Short exercise 1: List the places that the article on Nicolette Hahn Niman says California's 2nd Congressional District now includes.
Short exercise 2: From the article on Nicolette Hahn Niman, reproduce word for word the stretch from "One of the challengers" through "Ranch in Bolinas.".
Short exercise 3: In the article on Nicolette Hahn Niman, since what year has Jared Huffman represented Marin County in Congress?

— begin Reading passage —

Placeholder Imagephoto credit: Nicolette for Congress

As part of KRCB's ongoing coverage for the June 2 primary election, we're bringing you interviews with the candidates on your local ballot. Below is KRCB Radio News Reporter Noah Abrams' interview with 2nd Congressional District candidate Nicolette Hahn Niman. 

Proposition 50's redistricting is grouping new counties and communities into California's 2nd Congressional District.

It's made for a crowded ballot of candidates for a district which now includes Modoc and Marin, Redding and Point Reyes.

San Rafael Democrat Jared Huffman has represented Marin County, and the state's North Coast, in Congress since 2013.

One of the challengers for the seat this time around is themselves a recognizable name from Marin.

Nicolette Hahn Niman is a rancher, attorney, and author who lives in West Marin.

"I kind of jokingly say I got into the ranch profession in the oldest way," Hahn Niman said in a recent interview with KRCB. "Marrying in is kind of the oldest way of getting into it."

Hahn Niman's husband, Bill Niman, founded the well-known Niman Ranch meat company, and later BN Ranch in Bolinas.

Nicolette Hahn Niman practiced for multiple years as an attorney at the environmental law firm Waterkeeper Alliance, formerly headed by the current United States Health and Human Services Secretary, Robert F. Kennedy Jr.

"I've been on the school board of the Bolinas-Stinson School for the last five years and I've spent a lot of my time working in the community," Hahn Niman said. "I've coached Little League and soccer and been very involved in my church from almost 20 years as well as the work I've done in the schools. And so I've just been working a lot at the community level."

— end Reading passage —
— begin Supplied material —

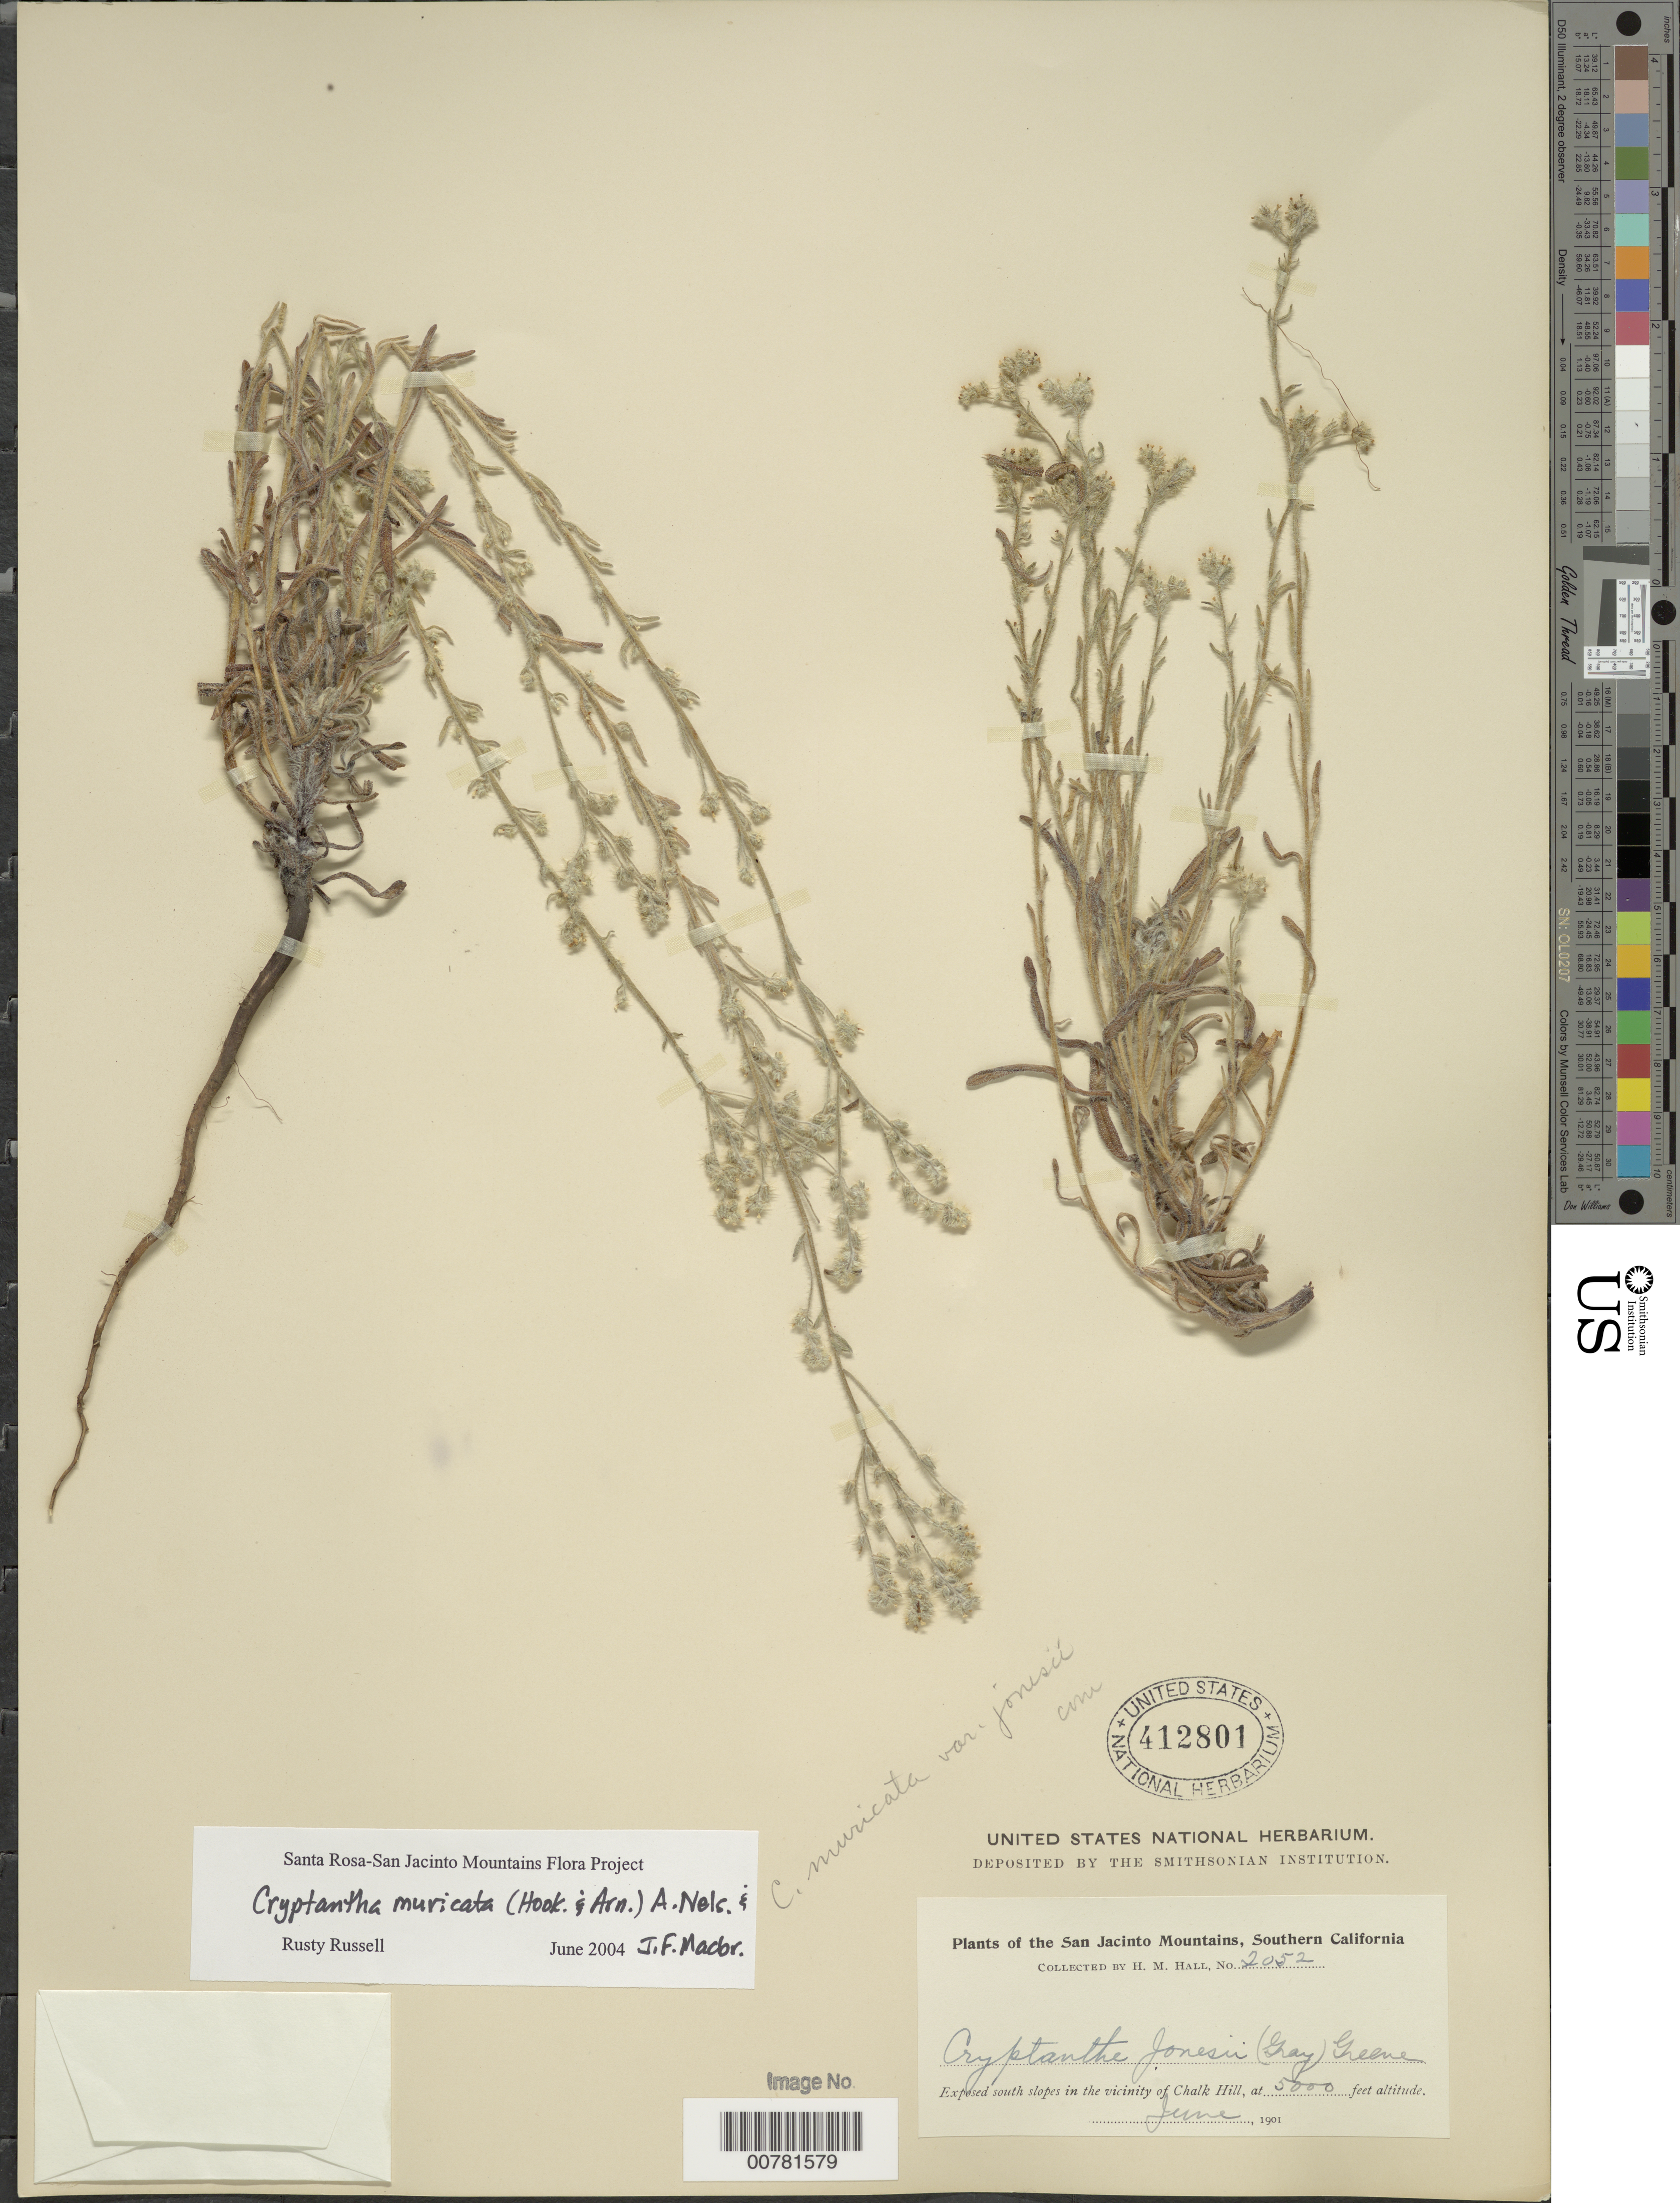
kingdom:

— end Supplied material —

Finished answer 1:
Modoc
Marin
Redding
Point Reyes

Finished answer 2:
One of the challengers for the seat this time around is themselves a recognizable name from Marin.

Nicolette Hahn Niman is a rancher, attorney, and author who lives in West Marin.

"I kind of jokingly say I got into the ranch profession in the oldest way," Hahn Niman said in a recent interview with KRCB. "Marrying in is kind of the oldest way of getting into it."

Hahn Niman's husband, Bill Niman, founded the well-known Niman Ranch meat company, and later BN Ranch in Bolinas.

Finished answer 3: Since 2013.